Koblenz. "Ein Krieg mitten in Europa, damit verbundene Umstellungen und drastische Preiserhöhungen am Energiemarkt, eine galoppierende Inflation, die immer noch gestörten Lieferketten und suboptimalen Verfügbarkeiten von Materialien, weiterhin deutlich spürbare Auswirkungen der Corona-Pandemie wie auch der Fachkräftemangel greifen massiv in unser Leben und unsere Wirtschaft ein – was dem Handwerk große Sorgen bereitet“, stellte Kurt Krautscheid als Präsident der Handwerkskammer (HwK) Koblenz zu Beginn der Vollversammlung heraus. "Und gerade weil das Handwerk gemeinhin nicht für Schwarzmalerei bekannt ist, sollten alle unsere daraus resultierenden Sorgen ernst nehmen! Dass wir heute auch über einen Krieg in Europa sprechen müssen, ist in diesen Zeiten eine schier unfassbare Tatsache. Das schien überwunden und als Variante von Interessensdurchsetzung eines Landes gegen ein anderes völlig ausgeschlossen.“
Das "Parlament des Handwerks“ im nördlichen Rheinland-Pfalz tritt einmal jährlich zusammen, 2022 erstmals in den Kongressräumen des Mensaneubaus am HwK-Standort August-Horch-Straße.
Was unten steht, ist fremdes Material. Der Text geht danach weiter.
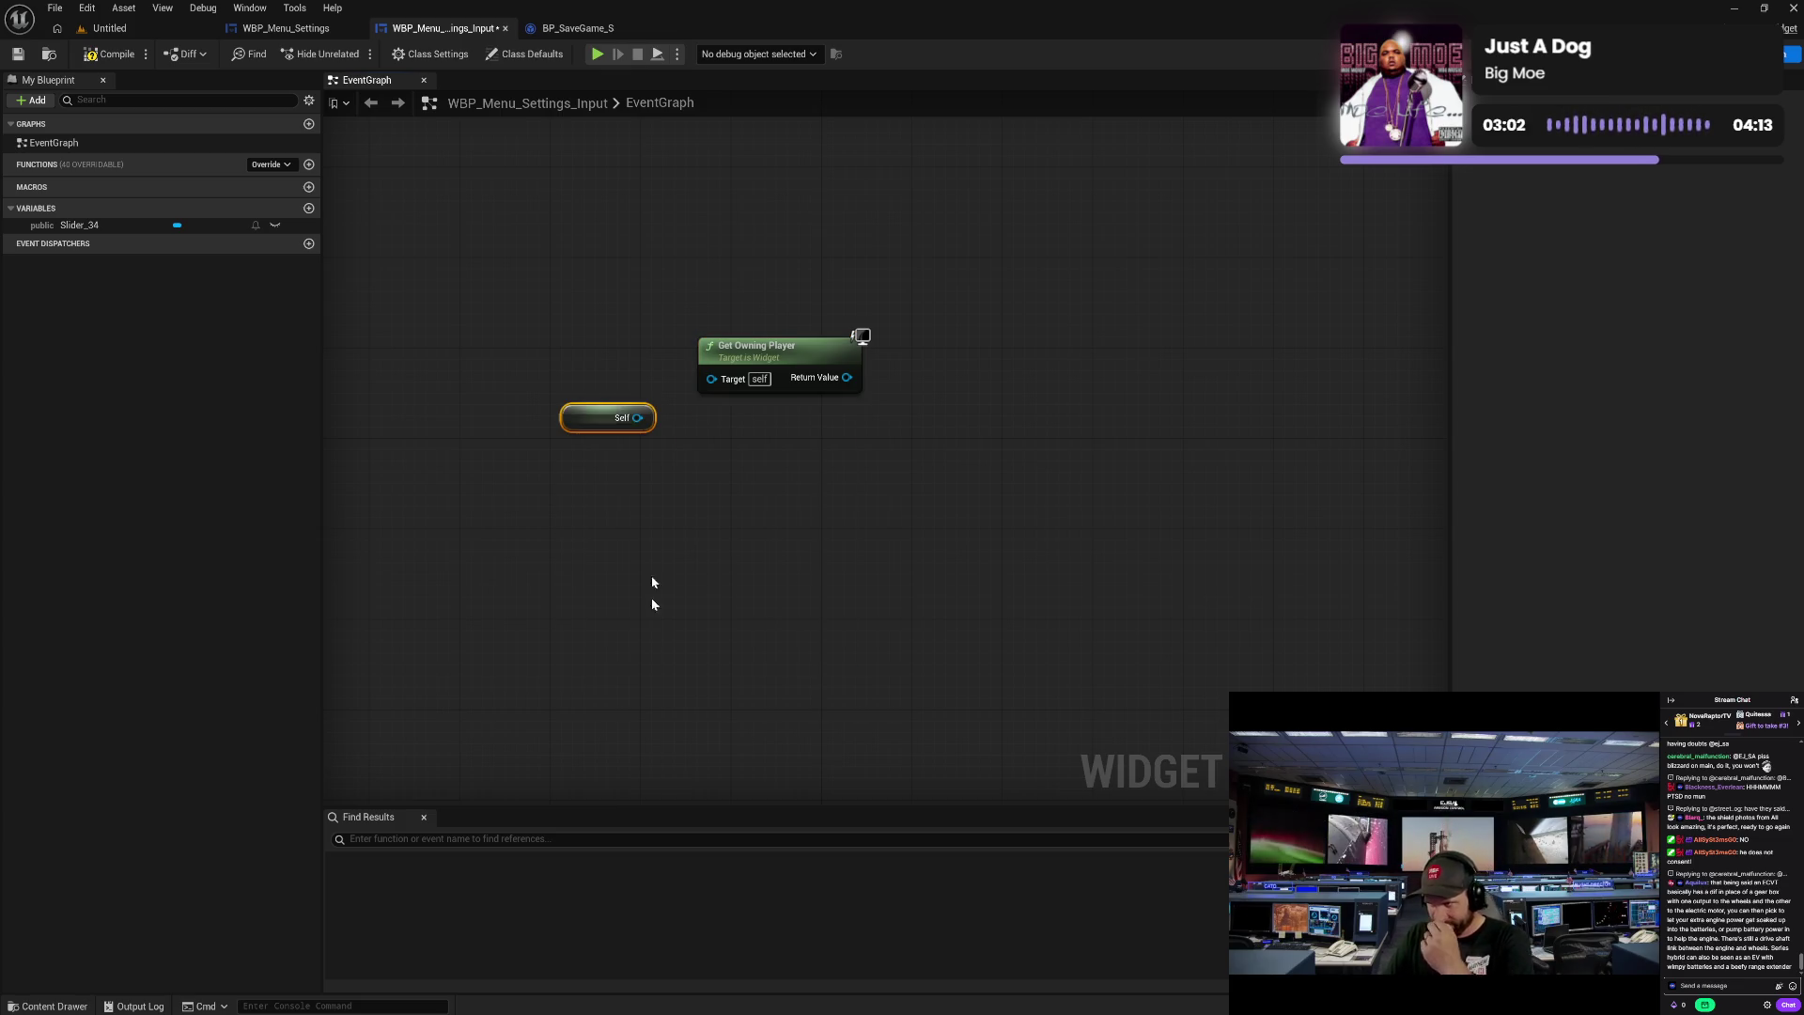
{"action": "left_click_drag", "start_coordinate": [637, 419], "coordinate": [711, 378]}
Die Vollversammlung ist das oberste Selbstverwaltungsorgan der HwK und besteht aus 48 gewählten Mitgliedern. Zwei Drittel sind Arbeitgeber, ein Drittel gehört dem Arbeitnehmerflügel an. Gemeinsam werden wichtige Entscheidungen für die insgesamt 21.400 Handwerksbetriebe im Kammerbezirk getroffen. "Dass die Zahl der Betriebe in der aktuellen wirtschaftlichen wie geopolitischen Krise im Jahresverlauf gestiegen ist, spricht für die Wirtschaftskraft des Handwerks! Wir sind bislang weniger betroffen als die Gesamtwirtschaft durch diese Krise gekommen.“ Krautscheid wies aber auch darauf hin, dass sich die Einschätzung zur aktuellen Geschäftslage gerade im Herbst deutlich abgekühlt hat. Problematisch erweise sich dabei das Fehlen einer verlässlichen Aussage zur weiteren Entwicklung. "Für das nächste Quartal erwarten 59 Prozent der befragten Betriebe, dass sich die Geschäftslage verbessert oder zumindest gleich bleibt. Das ist ein Rückgang von 30 Prozent.“
Besonders betroffen sind die energieintensiven Branchen, so die Nahrungsmittelhandwerke Bäcker, Fleischer und Konditoren. "Zumal mit der einhergehenden Inflation die Kaufkraft der Verbraucher sinkt und unsere Nahrungsmittelhandwerker in Konkurrenz mit den Supermarktangeboten stehen. Wir spüren in dieser Situation leider auch, wie wichtig Nachhaltigkeit beim Lebensmitteleinkauf und die Unterstützung regionaler, handwerklicher Anbieter in einer Krise beim Blick in die Brieftasche der Konsumenten tatsächlich sind. Das kann man den Menschen noch nicht einmal zum Vorwurf machen. Da steigende Nebenkosten in den Haushalten dazu kommen, schauen wir auf eine Kettenreaktion.“
"Nachhaltigkeit und Ressourcenschonung sind gute Stichworte in dieser Krise. Denn die Klimakrise ist ja nicht weg, sondern momentan in der Wahrnehmung nur noch zweit- oder drittrangig. Auch hier ist das Handwerk ein gefragter Ansprechpartner, denn ohne unsere Fachbetriebe wird die Energiewende nicht umzusetzen sein. Darauf waren und sind wir gut vorbereitet, müssen aber auch zur Kenntnis nehmen, dass sich vieles nicht realisieren lässt – Stichwort Lieferfähigkeit entsprechender Systeme – oder umgesetzt werden kann – Stichwort abflauende private Kaufkraft.“ Insofern werde auch für die Gewerke der Klimawende – entgegen aller bisherigen Prognosen – eine Konjunkturdelle erwartet.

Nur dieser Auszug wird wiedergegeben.